Terence McKenna, an American ethnobotanist and mystic who advocated for the responsible use of naturally occurring psychedelic plants, famously wrote in his 1993 boundary-breaking book, Food of the Gods: The Search for the Original Tree of Knowledge A Radical History of Plants, Drugs, and Human Evolution, “Life lived in the absence of the psychedelic experience upon which primordial shamanism is based is life trivialized, life denied, life enslaved to the ego.”
Now, nearly 30 years later, the medical field has moved into the realm of esoteric psychology with its research on the therapeutic aspects of psilocybin, and in doing so, may not only revolutionize the treatment of people with mental health issues, but simultaneously usher in a dynamic that unifies science and spirituality.
A recent study from Johns Hopkins University states, “The molecular structure of psilocybin, a naturally occurring psychedelic compound found in ‘magic mushrooms,’ allows it to penetrate the central nervous system and the scientific and medical experts are just beginning to understand its effects on the brain and mind and its potential as therapeutics for mental illnesses.”
So much like meditation and shamanic trances bypass the rational aspects of our nature and tap into something deeper and cosmic, psilocybin seems to dissolve the divide between our limited, intellectual, waking reality as defined by our frontal lobe, in particular the prefrontal cortex, and our emotional, primordial aspects embedded in the amygdala, hypothalamus, and hippocampus.
Preliminary testing of the brain’s reactivity to psilocybin via functional MRIs (fMRI) has yielded some interesting results that corroborate this stance of dissolution, though a better term might be deactivation of our more rational qualities. A recent study by the Imperial College London found that, “After receiving psilocybin brain blood flow decreased, indicating reduced activity.

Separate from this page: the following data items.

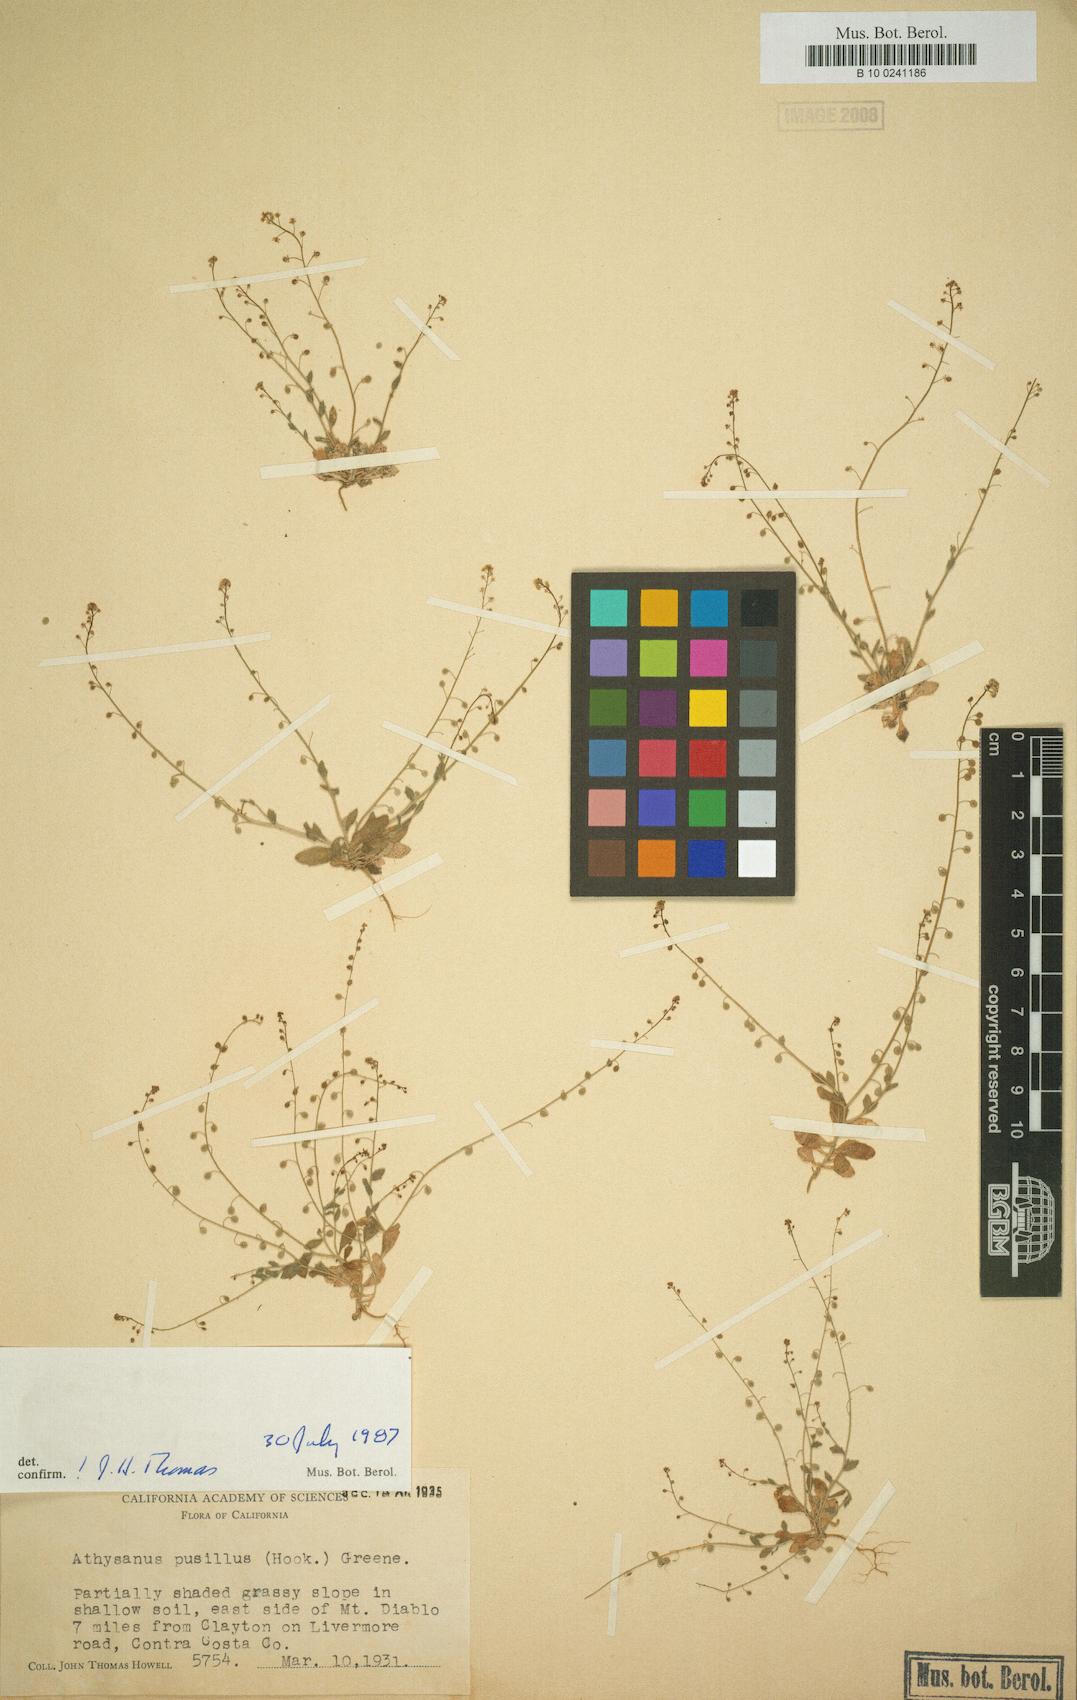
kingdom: Plantae
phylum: Tracheophyta
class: Magnoliopsida
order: Brassicales
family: Brassicaceae
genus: Athysanus
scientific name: Athysanus pusillus
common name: Common sandweed
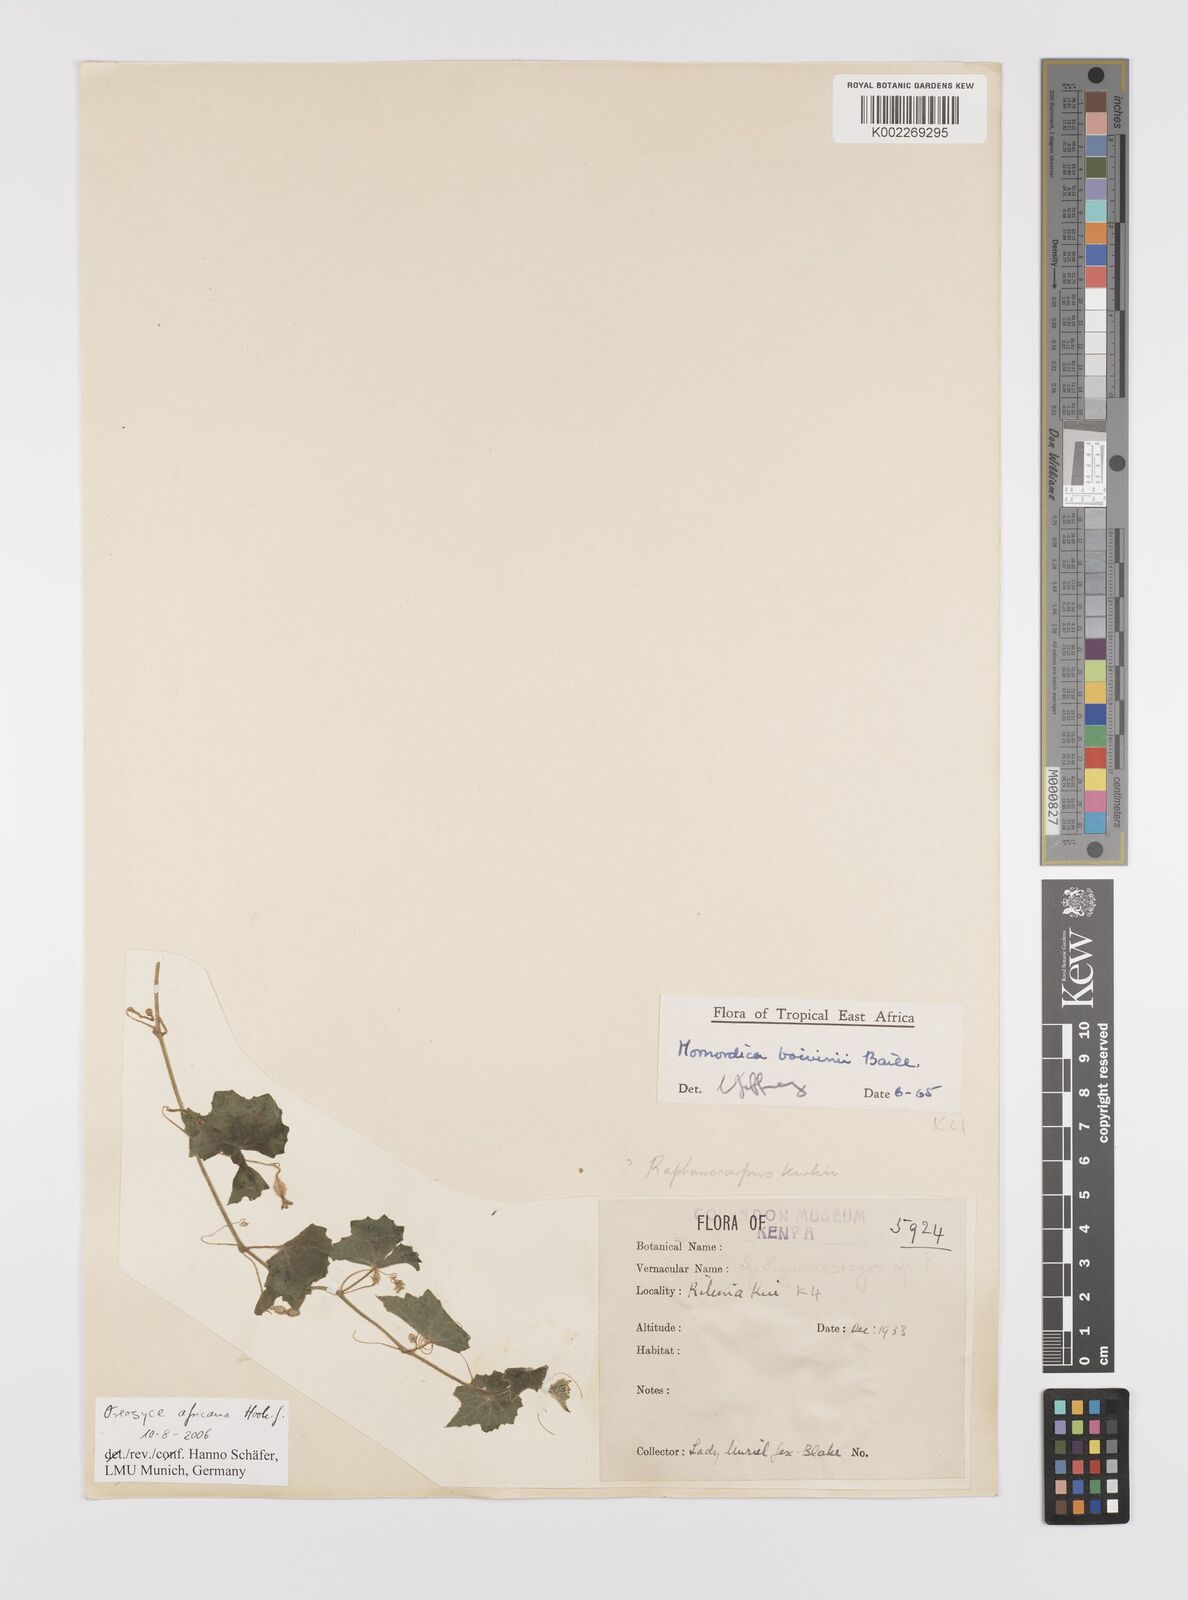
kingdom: Plantae
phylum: Tracheophyta
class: Magnoliopsida
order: Cucurbitales
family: Cucurbitaceae
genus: Cucumis
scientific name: Cucumis oreosyce
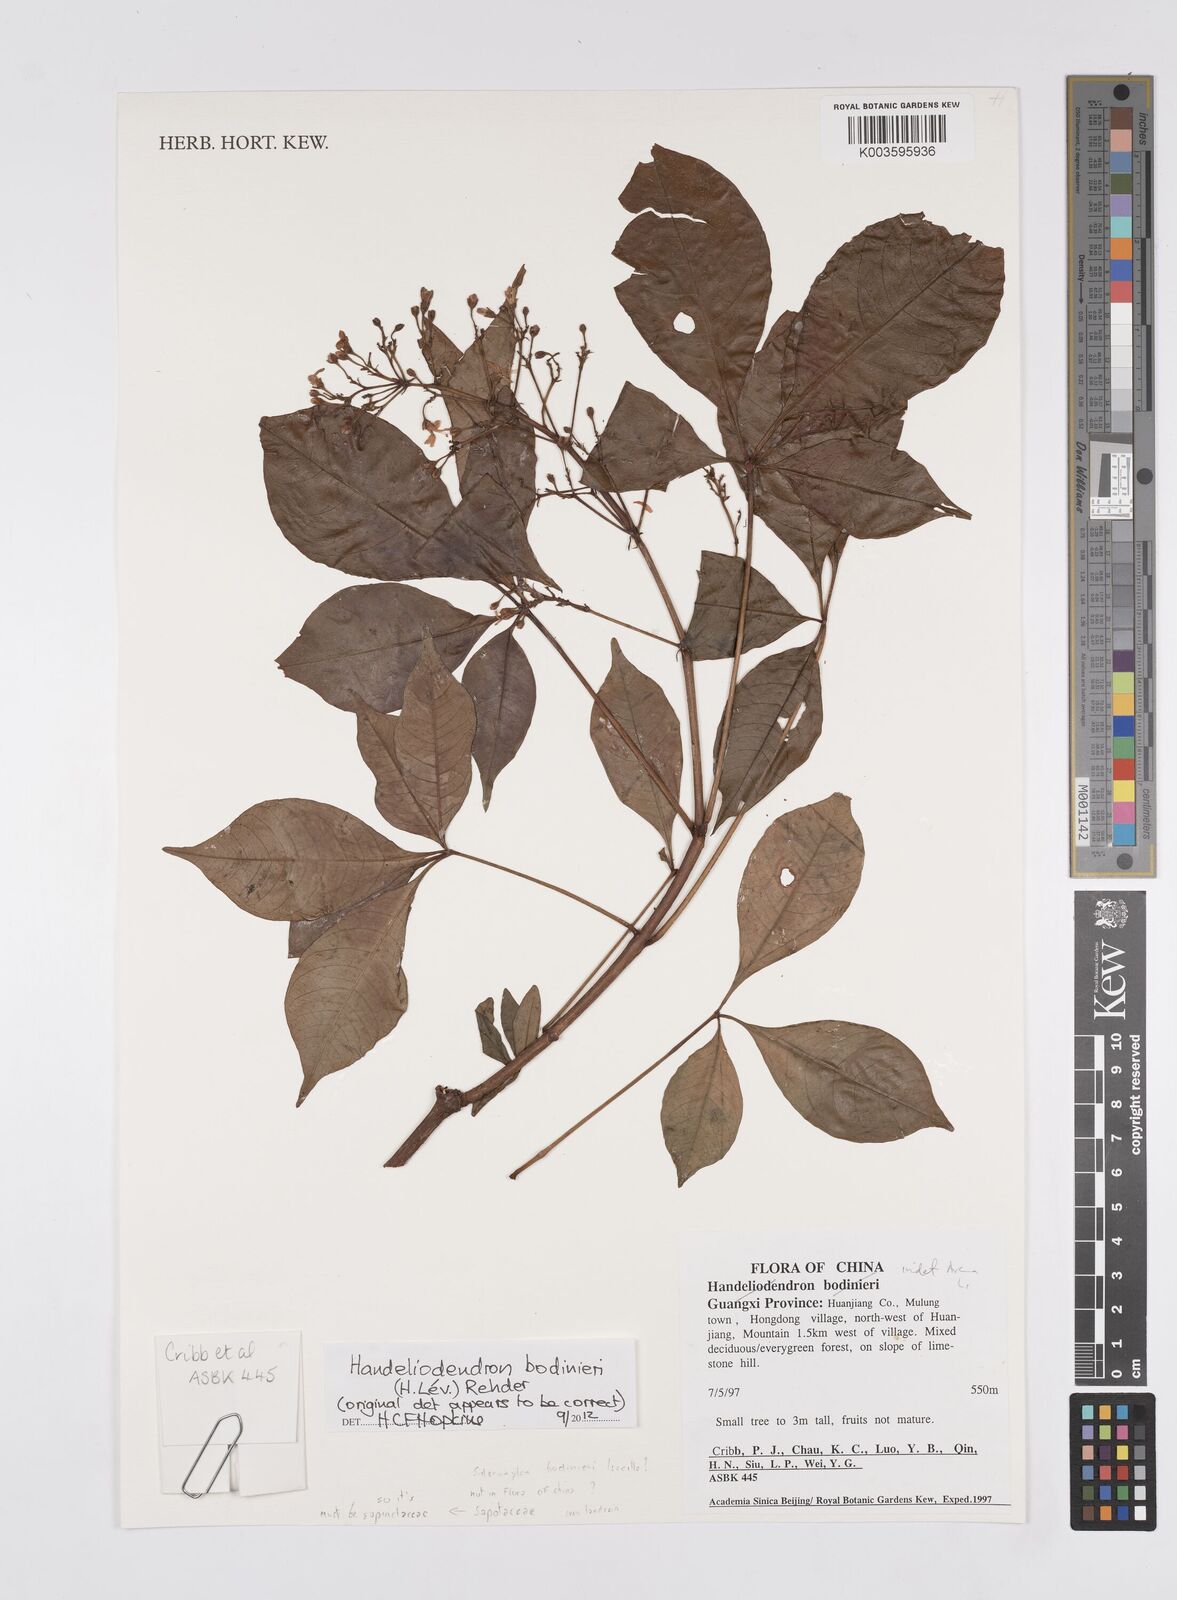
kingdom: Plantae
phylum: Tracheophyta
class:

In particular, activity in areas regarded as important network hubs that maintain the connectivity of the various areas of the brain showed the most consistent deactivation. These areas are known as the medial prefrontal cortex (mPFC) and the posterior cingulate cortex (PCC).”
Without getting too technical, the upshot is that it appears that by deactivating the overly rational component of the brain responsible for processing day-to-day stimuli (the part of the brain that also receives the most emphasis in Wester culture), we allow for other components that are more intuitive, spiritual, and emotional to regain prominence.
As Scott A. McGreal, MSc. writes, this is “consistent with Aldous Huxley’s idea that normal consciousness acts like a ‘reducing valve’ that actually constrains how much information a person normally takes in, so that one is not overwhelmed by chaotic stimuli.” In Freudian terms, this would mean the Id would gain the upper hand, while in Jungian terms, access to the collective unconscious would be augmented.
The bottom line is that psilocybin has intimate connections to our spiritual selves, opening us up to a grandiosity of experience that has transformative, healing powers because it fills the existential gap that so many people find themselves unknowingly mired. People often feel “stuck” as they plod through life without inspiration or a sense of something at once ethereal and substantive in the works. In other words, we live in a state of being that is not fully human and present, causing us suffering in the form of what we perceive as mental illness. Or as Aldous Huxley puts it so eloquently in his prophetic book, Brave New World Revisited:
The real hopeless victims of mental illness are to be found among those who appear to be most normal. Many of them are normal because they are so well adjusted to our mode of existence, because their human voice has been silenced so early in their lives, that they do not even struggle or suffer or develop symptoms as the neurotic does. They are normal not in what may be called the absolute sense of the word; they are normal only in relation to a profoundly abnormal society. These millions of abnormally normal people, living without fuss in a society to which, if they were fully human beings, they ought not to be adjusted.
This is philosophically in sync with McKenna’s perspective, and increasingly supported by psychedelic research, though we are in the nascent stage of understanding. Ido Hartogsohn, a psychedelic scholar, artist, activist and assistant professor at the Graduate Program in Science, Technology and Society at Bar Ilan University, Israel, puts his finger on the pulse of this existential angst and posits that psychedelics offer a meaning-based experience, stating:
“I am referring to the remarkable tendency of these agents to enhance the perception of meaning, or, in other words, to cause things to appear dramatically more meaningful than they would otherwise seem to be.”
This connection between personal meaning and cosmic connectedness, and our failure to address this notion in Western medicine, is at the crux of why psilocybin may be not only so promising, but also alluring and potentially frightening. Or, as McKenna put it: “The message of psychedelics is that culture can be re-engineered as a set of emotional and spiritual values rather than products. This is terrifying news.”